How many illegal aliens does it take to change a light bulb? AY CHIHUAHUA! The National Guard is coming, change it yourself!!!
That pretty much summarizes what was undoubtedly the most important news story of the last week, a report that was all but buried by the mainstream media. While the press continues to pretend that the real central story in the ongoing illegal immigration debate remains in Congress, where the liberal Senate amnesty bill just had its feeding tube removed by House Speaker Dennis Hastert (R.-Ill.), a miracle has taken place in the deserts of the Southwest.
Total detentions of aliens attempting to sneak across the Mexican border have plummeted an unimaginable 21% in the first 10 days of June compared to the same period last year. This drop occurs at a time when enforcement efforts are at a recent high, due to political concerns, and reflects a precipitous drop in total attempted border crossings. According to an Associated Press report, Jorge Vazquez, a director of “Grupo Beta,” an agency funded by the Mexican government and that works to aid and abet Mexicans seeking to enter the United States illegally, his agents have seen a similar drop in traffic on his side of the border.
The shocking drop-off in human smuggling is attributed to one factor: the arrival of the National Guard on the border. That’s quite an accomplishment for just 55 guardsmen, who did not even arrive until June 3 and are working entirely in support roles with the Border Patrol. What has really stemmed the tide is just the idea that troops are coming to the border—a fact that has found widespread exaggeration in the Mexican media.
The small National Guard deployment that started as a political stunt by President Bush and the other proponents of amnesty has ended up disproving one of the most cherished myths of the open borders propaganda machine: that nothing can stop the human tide that has been allowed to flood across our borders. It seems that just the rumor that we might be getting serious about enforcement can stop thousands of aspiring illegal aliens in their literal tracks.
The AP report quoted the operator of one “shelter” for infiltrators waiting to cross the border as saying, “Some migrants have told me they heard about the troops on television and, because the U.S. Army doesn’t have a very good reputation, they prefer not to cross.”
Actually, it sounds to me like the U.S. military has an ideal reputation. It must be the Border Patrol that has a poor reputation within the Mexican smuggling community.

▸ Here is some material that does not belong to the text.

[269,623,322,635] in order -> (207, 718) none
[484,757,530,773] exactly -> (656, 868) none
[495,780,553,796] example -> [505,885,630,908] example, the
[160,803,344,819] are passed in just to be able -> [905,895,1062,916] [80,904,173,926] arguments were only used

The snipe at the military’s reputation was in reference to “reports of abuse in Iraq.” If this explanation is true, then it should forever end any claim that the war in Iraq has not made America any safer. I mean, really, we should get Lyddie England a Sombrero and new digital camera immediately. One pixelly snapshot of her pointing menacingly at some muchacho’s machismo and we may not even need to build a border fence.
But of course a better explanation might be that the fear of the military among so-called “migrants” has more to do with their own experiences with the Mexican military. The Mexican army is hypocritically stationed on the southern border of Mexico to intercept illegal aliens trying to sneak into Mexico from Central America and is reported to routinely beat, rob, bully and rape the Guatemalans and Hondurans that are just trying to do the jobs that no Mexican will do. But whatever the true source of the fear, its stark result shows just how effective it can be to declare that the “wink, wink, nudge, nudge” games are over.

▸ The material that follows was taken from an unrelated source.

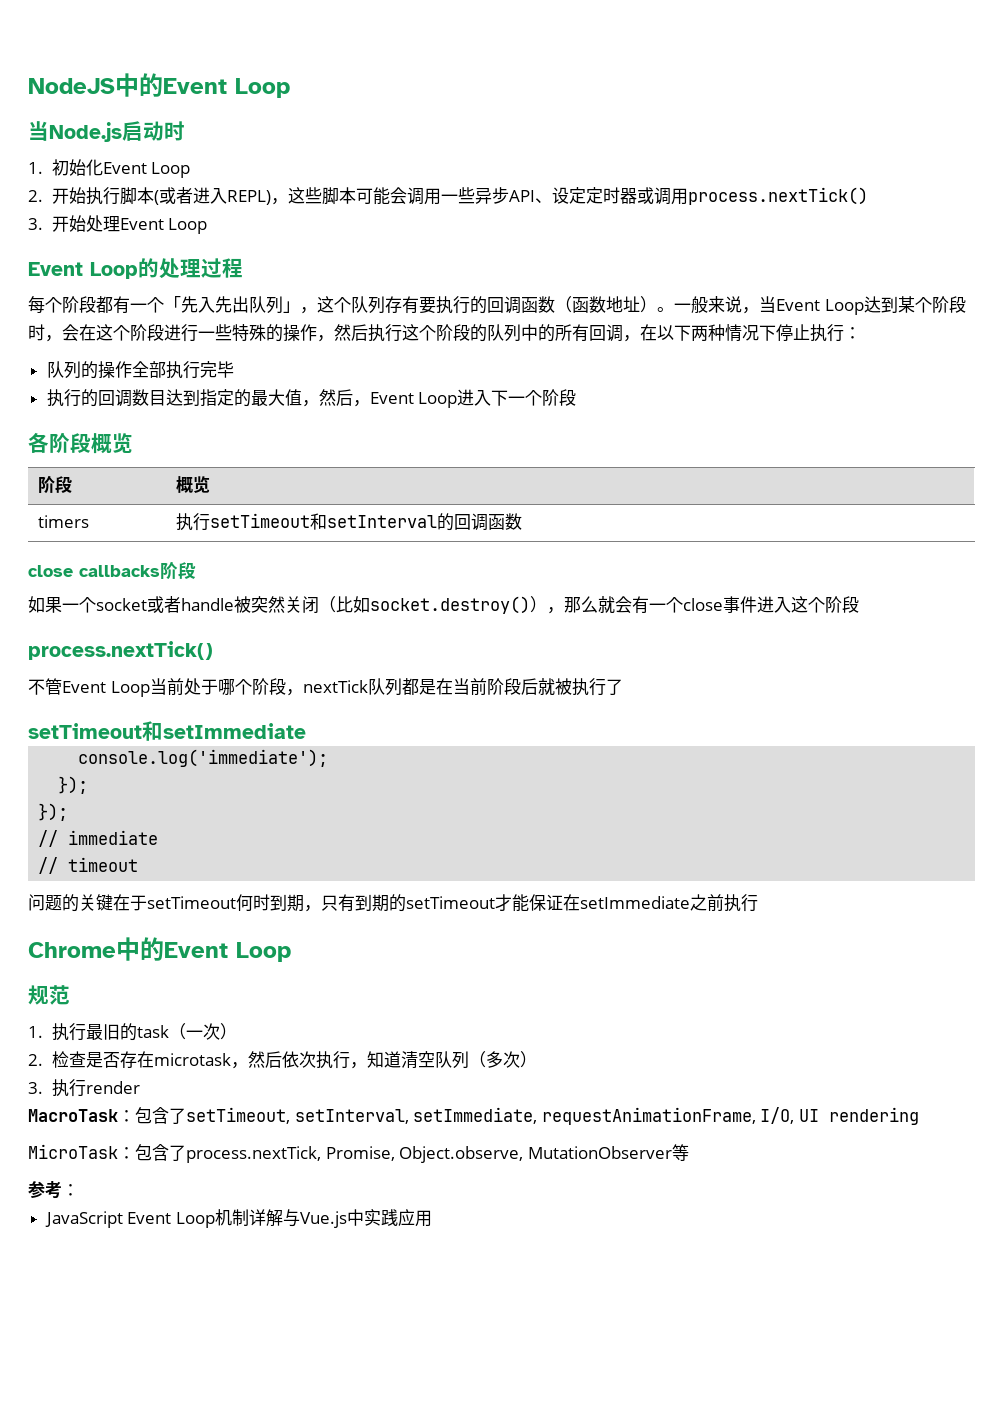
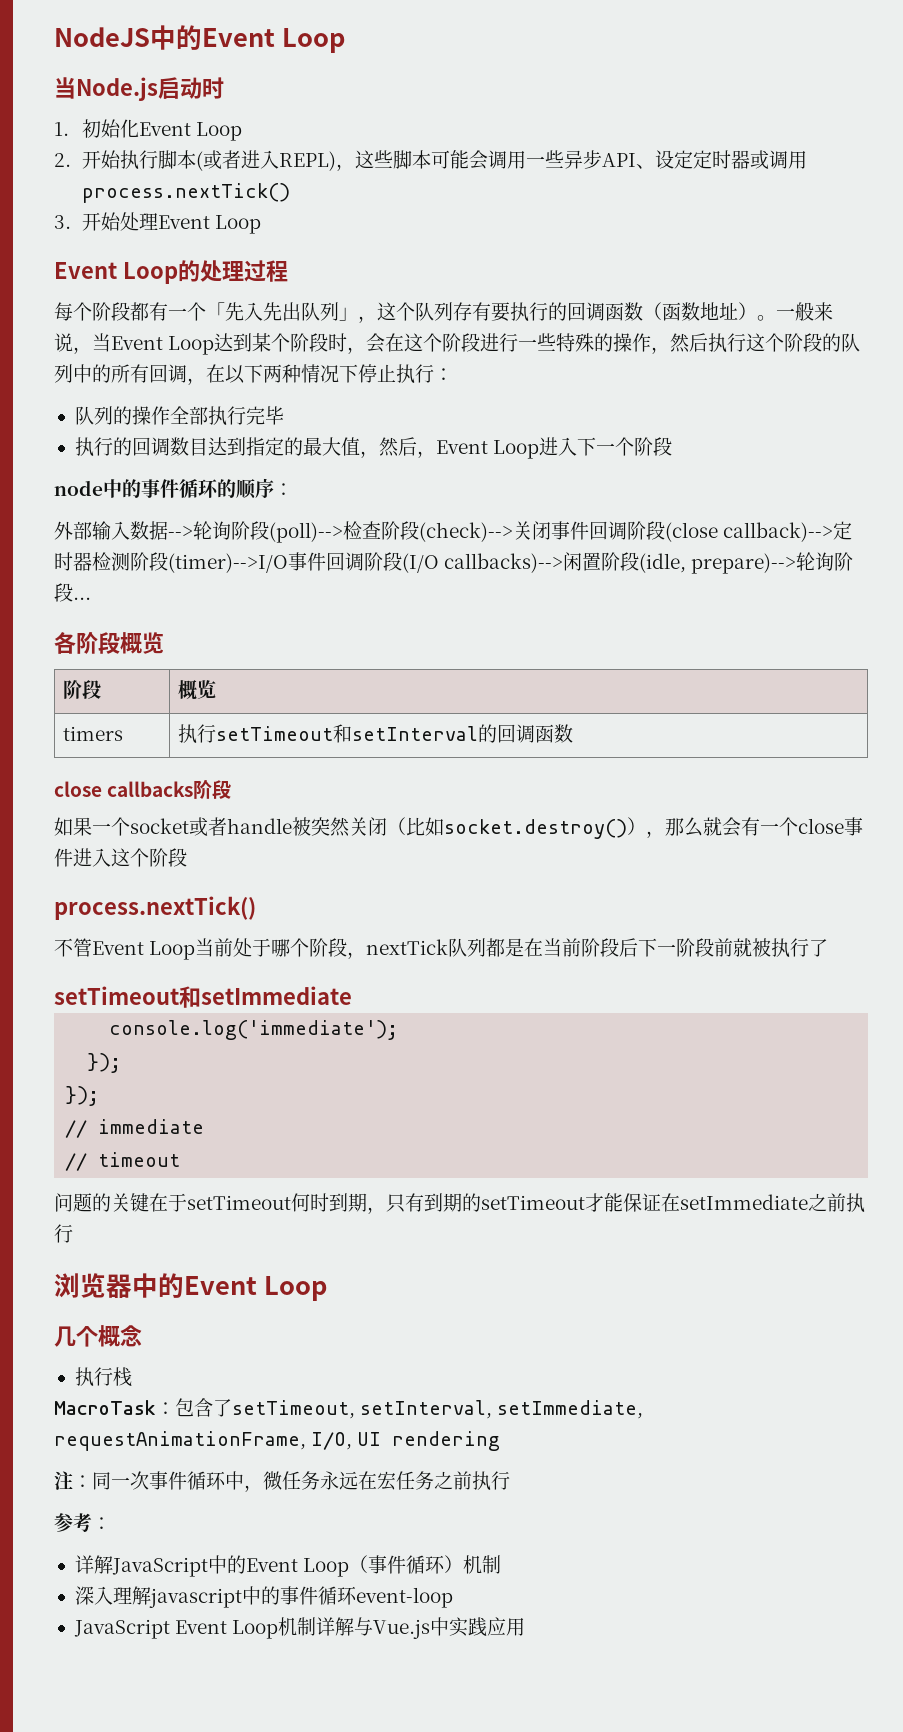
(577, 397) none -> [54,478,293,499] [54,521,853,543] [54,552,854,574] [54,583,91,602] // node中的事件循环的顺序： // 外部输入数据-->轮询阶段(poll)-->检查阶段(check)-->关闭事件回调阶段(close callback)-->定时器检测阶段(timer)-->I/O事件回调阶段(I/O callbacks)-->闲置阶段(idle, prepare)-->轮询阶段...
(538, 686) none -> [638,938,734,957] 下一阶段前
[28,937,291,962] [28,985,70,1005] [28,1023,237,1041] [28,1051,537,1069] [28,1079,140,1097] Chrome中的Event Loop // 规范 // 1.执行最旧的task（一次） // 2.检查是否存在microtask，然后依次执行，知道清空队列（多次） // 3.执行render -> [54,1273,327,1301] [54,1325,142,1347] [74,1367,132,1387] 浏览器中的Event Loop // 几个概念 // 执行栈
[28,1144,689,1163] [28,1181,79,1199] MicroTask：包含了process.nextTick, Promise, Object.observe, MutationObserver等 // 参考： -> [54,1471,510,1492] [54,1513,111,1532] [74,1555,502,1577] [74,1586,453,1608] 注：同一次事件循环中，微任务永远在宏任务之前执行 // 参考： // 详解JavaScript中的Event Loop（事件循环）机制 // 深入理解javascript中的事件循环event-loop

Compare the chilling effect that the talk of enforcement has had on border infiltration to the opposite effect that all the previous talk of amnesty had, when border apprehensions and crossings spiked. Francisco Loureiro, apparently the same shelter operator that the AP quotes last week as saying that his shelter was nearly empty due to the fearsome reputation of the U.S. military, was credited in a separate article during the Senate’s slide toward a guest-worker amnesty last April as saying that “he has not seen such a rush of migrants since 1986, when the United States allowed 2.6 million illegal residents to get American citizenship.”
The drastic change in traffic through Loureiro’s hidey-hole hotel is powerful proof that amnesty cannot be part of the solution to illegal immigration. Amnesty simply encourages illegal immigration. Enforcement, pure and simple, is the only effective solution to illegal immigration. When the law is taken seriously, it is obeyed. When it is declared optional, it is not.

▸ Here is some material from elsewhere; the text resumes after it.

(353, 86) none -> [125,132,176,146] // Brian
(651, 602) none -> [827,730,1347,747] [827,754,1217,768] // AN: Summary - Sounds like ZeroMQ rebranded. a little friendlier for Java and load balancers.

The government and the media can bury it, or ignore it, or distort it, but the incredible change on the border this month demonstrates beyond any reasonable doubt that the illegal alien invasion has been an invited one, caused by government sending all the wrong signals about America’s commitment to border enforcement.
The only way to undo such damage is to send a new message, loudly and clearly: anonymous border infiltration is illegal and will result in summary deportation, or worse. Those who wish to immigrate will apply, be screened and wait for our permission to enter our country.
The problem is already 21% solved. Failure to follow through now would be a waste of a huge opportunity to speak through actions.